• [How to complete this task]: Pick out each line of the records that includes the string "legal", and copy it.

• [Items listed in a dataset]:
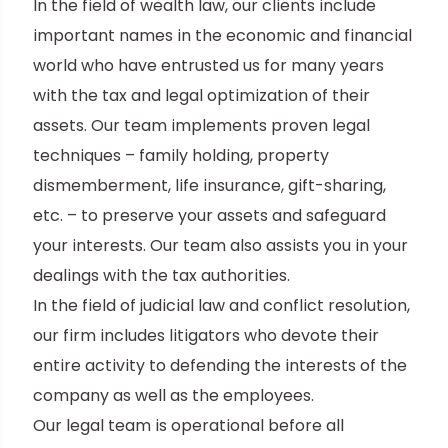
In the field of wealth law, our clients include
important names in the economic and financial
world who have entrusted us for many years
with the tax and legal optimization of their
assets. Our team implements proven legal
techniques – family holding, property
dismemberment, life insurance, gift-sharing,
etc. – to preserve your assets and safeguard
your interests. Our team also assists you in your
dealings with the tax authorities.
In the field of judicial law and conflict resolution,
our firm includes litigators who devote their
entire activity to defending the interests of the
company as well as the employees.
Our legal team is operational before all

• [Response area]:
with the tax and legal optimization of their
assets. Our team implements proven legal
Our legal team is operational before all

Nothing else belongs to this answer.